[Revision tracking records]
==*==

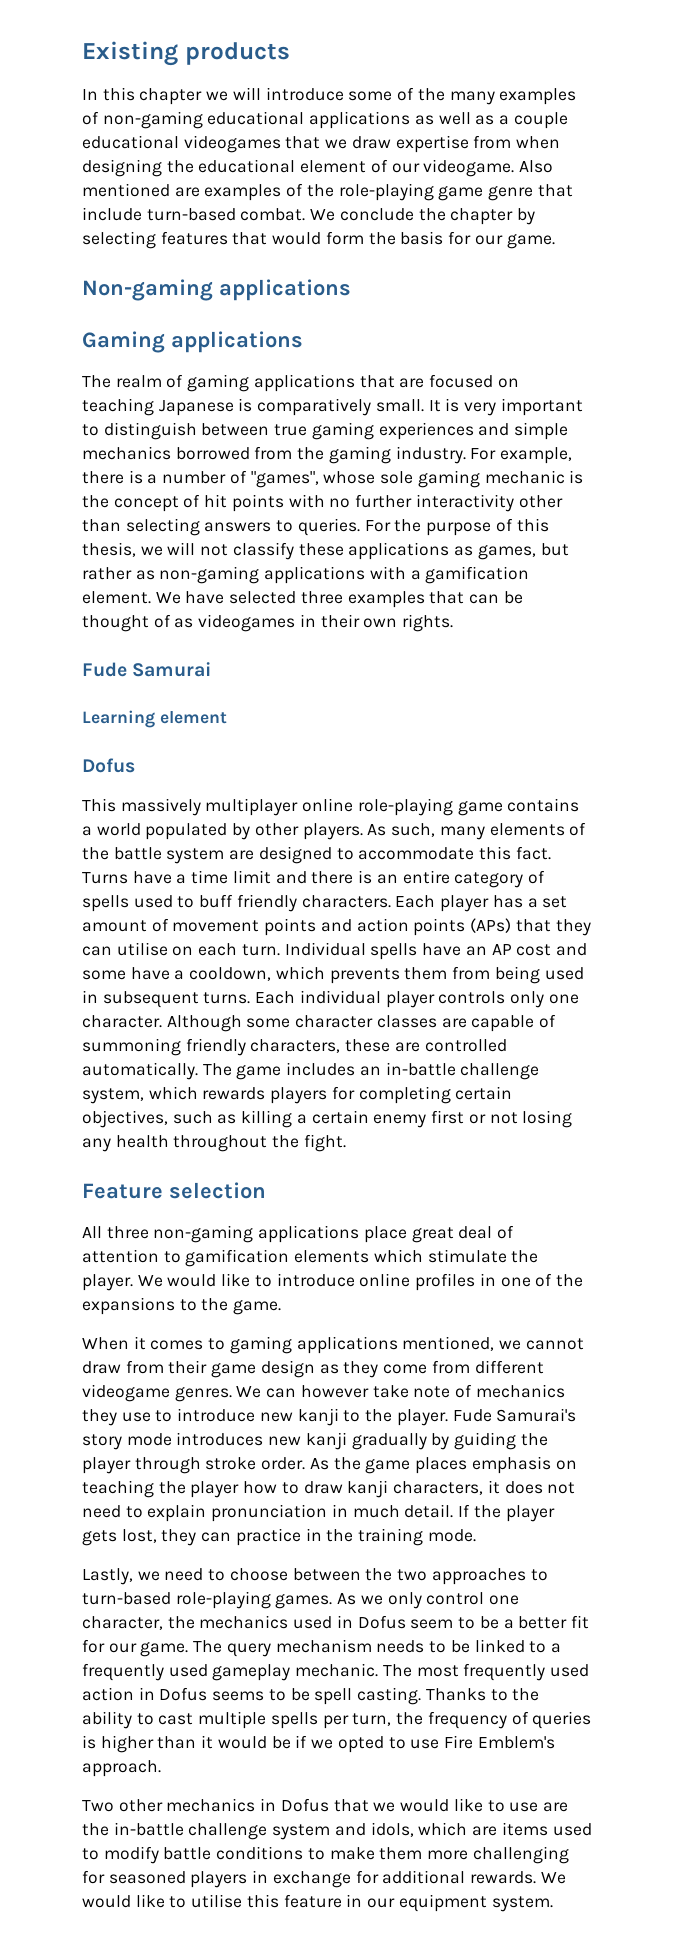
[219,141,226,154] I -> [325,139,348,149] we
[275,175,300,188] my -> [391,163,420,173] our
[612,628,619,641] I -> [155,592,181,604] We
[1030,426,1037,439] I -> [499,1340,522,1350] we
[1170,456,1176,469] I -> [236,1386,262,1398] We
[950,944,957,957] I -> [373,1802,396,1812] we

==*==

**Problem to work on:** Please output only the lines from the one holding "[275,175,300,188] my -> [391,163,420,173] our" to the end of the records, first and last included, exactly as they appear.

**Response:**
[275,175,300,188] my -> [391,163,420,173] our
[612,628,619,641] I -> [155,592,181,604] We
[1030,426,1037,439] I -> [499,1340,522,1350] we
[1170,456,1176,469] I -> [236,1386,262,1398] We
[950,944,957,957] I -> [373,1802,396,1812] we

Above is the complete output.